● **Questions**:
1. In the Tahamtan profile, condense the paragraph that opens with "He will continue to keep one foot in academia" into a short bulleted list that keeps its main facts.
2. Transcribe the stretch of the Tahamtan profile that begins at the words "That said, Tahamtan" and stops after "his current job.", changing nothing.

● **Page extract**:
Start of Block

It’s been an exciting and transitional summer for Iman Tahamtan, a recently graduated College of Communication and Information doctoral program alum, and now SIS lecturer. Not only did he successfully defend his dissertation in July, but he also stepped into a new role as a senior user experience researcher for the Machine Learning and Intelligence Operations Product team at JP Morgan in Columbus, Ohio.
Though he interviewed for jobs in academia, Tahamtan was offered the UX researcher position and couldn’t pass it up. While many UX researchers are assisting with end products such as a websites or applications, he will be studying users to help create machine learning models; machine learning and artificial intelligence is a rapidly growing field, and he’s excited to be a part of it.
That said, Tahamtan isn’t about to leave academia behind. Research is one of his true passions and he is still working on several projects unrelated to his current job.
“Research is something that I do after work, for me, it’s like a hobby,” he said.
He will continue to keep one foot in academia with research and as a lecturer for SIS. This semester he is teaching undergraduate SIS students Introduction to Computers, and in the past he has taught Technology for Information Retrieval, Foundations for Information Technology, and User-Centered Design. If anything, Tahamtan believes gaining practical experience as an information sciences professional will better inform his teaching.

End of Block

● **Exercise data**:
Start of Block

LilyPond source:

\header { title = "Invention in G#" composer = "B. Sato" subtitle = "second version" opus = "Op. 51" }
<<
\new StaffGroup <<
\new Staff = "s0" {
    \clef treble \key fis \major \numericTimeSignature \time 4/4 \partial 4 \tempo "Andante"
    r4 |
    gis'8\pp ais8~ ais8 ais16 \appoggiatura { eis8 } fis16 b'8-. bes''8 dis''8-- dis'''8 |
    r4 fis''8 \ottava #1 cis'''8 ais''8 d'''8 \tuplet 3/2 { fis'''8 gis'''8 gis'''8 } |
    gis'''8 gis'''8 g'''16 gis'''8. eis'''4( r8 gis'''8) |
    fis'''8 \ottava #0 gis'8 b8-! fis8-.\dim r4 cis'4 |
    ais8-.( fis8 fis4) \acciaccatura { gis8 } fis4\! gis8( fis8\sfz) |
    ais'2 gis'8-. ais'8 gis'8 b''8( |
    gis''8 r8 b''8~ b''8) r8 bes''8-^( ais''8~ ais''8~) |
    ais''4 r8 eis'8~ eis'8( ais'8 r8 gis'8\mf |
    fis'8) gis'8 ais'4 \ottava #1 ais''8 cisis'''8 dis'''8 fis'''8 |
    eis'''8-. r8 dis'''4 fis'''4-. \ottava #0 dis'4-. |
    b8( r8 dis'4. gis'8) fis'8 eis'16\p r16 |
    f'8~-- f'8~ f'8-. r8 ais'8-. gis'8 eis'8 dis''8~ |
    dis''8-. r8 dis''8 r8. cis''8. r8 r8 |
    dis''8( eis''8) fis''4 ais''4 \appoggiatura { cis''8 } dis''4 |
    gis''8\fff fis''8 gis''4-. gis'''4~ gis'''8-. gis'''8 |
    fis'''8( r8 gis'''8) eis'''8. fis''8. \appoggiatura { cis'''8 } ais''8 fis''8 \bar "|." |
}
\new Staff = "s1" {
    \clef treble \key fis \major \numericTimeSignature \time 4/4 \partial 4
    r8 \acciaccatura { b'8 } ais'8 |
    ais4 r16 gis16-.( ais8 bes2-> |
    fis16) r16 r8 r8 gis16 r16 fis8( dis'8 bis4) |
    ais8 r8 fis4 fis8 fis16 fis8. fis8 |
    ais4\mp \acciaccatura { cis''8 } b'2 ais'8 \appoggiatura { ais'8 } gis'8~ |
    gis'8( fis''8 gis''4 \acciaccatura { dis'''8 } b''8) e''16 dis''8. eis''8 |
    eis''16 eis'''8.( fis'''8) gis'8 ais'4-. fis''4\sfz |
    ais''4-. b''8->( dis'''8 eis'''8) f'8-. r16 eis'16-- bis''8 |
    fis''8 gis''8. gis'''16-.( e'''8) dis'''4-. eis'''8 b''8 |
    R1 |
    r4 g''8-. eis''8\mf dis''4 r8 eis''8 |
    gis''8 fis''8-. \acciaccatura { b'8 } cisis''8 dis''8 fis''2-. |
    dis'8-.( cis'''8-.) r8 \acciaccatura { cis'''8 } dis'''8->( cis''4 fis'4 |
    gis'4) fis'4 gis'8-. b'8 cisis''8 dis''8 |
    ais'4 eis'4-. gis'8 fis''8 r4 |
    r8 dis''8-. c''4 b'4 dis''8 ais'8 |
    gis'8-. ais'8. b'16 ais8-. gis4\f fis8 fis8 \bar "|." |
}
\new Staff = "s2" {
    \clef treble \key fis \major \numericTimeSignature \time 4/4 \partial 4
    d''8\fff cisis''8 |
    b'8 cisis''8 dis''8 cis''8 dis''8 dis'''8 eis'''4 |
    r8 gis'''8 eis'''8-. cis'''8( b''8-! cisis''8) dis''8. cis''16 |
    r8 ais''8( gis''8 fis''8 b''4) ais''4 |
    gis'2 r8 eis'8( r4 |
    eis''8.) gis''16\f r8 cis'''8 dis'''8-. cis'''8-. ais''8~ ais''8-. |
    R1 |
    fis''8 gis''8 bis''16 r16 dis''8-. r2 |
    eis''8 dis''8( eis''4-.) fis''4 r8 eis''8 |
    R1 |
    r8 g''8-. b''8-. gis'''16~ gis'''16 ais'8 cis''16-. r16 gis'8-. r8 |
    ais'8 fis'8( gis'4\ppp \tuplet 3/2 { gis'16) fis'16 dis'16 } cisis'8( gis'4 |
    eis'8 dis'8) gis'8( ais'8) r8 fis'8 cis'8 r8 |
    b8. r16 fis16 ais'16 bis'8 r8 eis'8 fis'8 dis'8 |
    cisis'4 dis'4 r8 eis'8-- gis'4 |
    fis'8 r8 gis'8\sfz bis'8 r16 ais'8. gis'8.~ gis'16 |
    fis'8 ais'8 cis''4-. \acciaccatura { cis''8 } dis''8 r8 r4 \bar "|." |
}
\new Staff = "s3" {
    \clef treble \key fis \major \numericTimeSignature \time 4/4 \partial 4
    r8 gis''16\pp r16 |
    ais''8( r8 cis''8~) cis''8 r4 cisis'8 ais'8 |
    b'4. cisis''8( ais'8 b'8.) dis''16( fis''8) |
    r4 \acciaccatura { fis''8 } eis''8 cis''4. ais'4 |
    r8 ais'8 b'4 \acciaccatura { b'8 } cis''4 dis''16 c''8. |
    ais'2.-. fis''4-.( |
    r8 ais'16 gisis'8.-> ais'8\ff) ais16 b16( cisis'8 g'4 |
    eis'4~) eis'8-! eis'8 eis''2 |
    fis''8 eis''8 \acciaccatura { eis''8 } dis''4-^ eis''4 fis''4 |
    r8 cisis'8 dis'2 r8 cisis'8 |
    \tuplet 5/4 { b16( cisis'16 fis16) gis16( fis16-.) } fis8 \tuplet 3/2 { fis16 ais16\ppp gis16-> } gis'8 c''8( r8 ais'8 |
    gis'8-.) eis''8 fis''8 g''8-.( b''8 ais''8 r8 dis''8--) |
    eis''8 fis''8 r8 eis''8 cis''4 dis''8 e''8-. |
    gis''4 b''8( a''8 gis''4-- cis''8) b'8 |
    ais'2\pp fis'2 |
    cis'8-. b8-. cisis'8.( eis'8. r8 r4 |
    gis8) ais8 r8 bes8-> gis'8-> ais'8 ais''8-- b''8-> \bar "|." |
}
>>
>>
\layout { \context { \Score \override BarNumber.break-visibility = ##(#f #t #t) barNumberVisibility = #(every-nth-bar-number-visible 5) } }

End of Block

● **Expected responses**:
1.
- He will stay in academia through research and as an SIS lecturer.
- This semester he teaches Introduction to Computers to undergraduate SIS students.
- He has previously taught Technology for Information Retrieval, Foundations for Information Technology, and User-Centered Design.
- He believes practical experience as an information sciences professional will better inform his teaching.

2.
That said, Tahamtan isn’t about to leave academia behind. Research is one of his true passions and he is still working on several projects unrelated to his current job.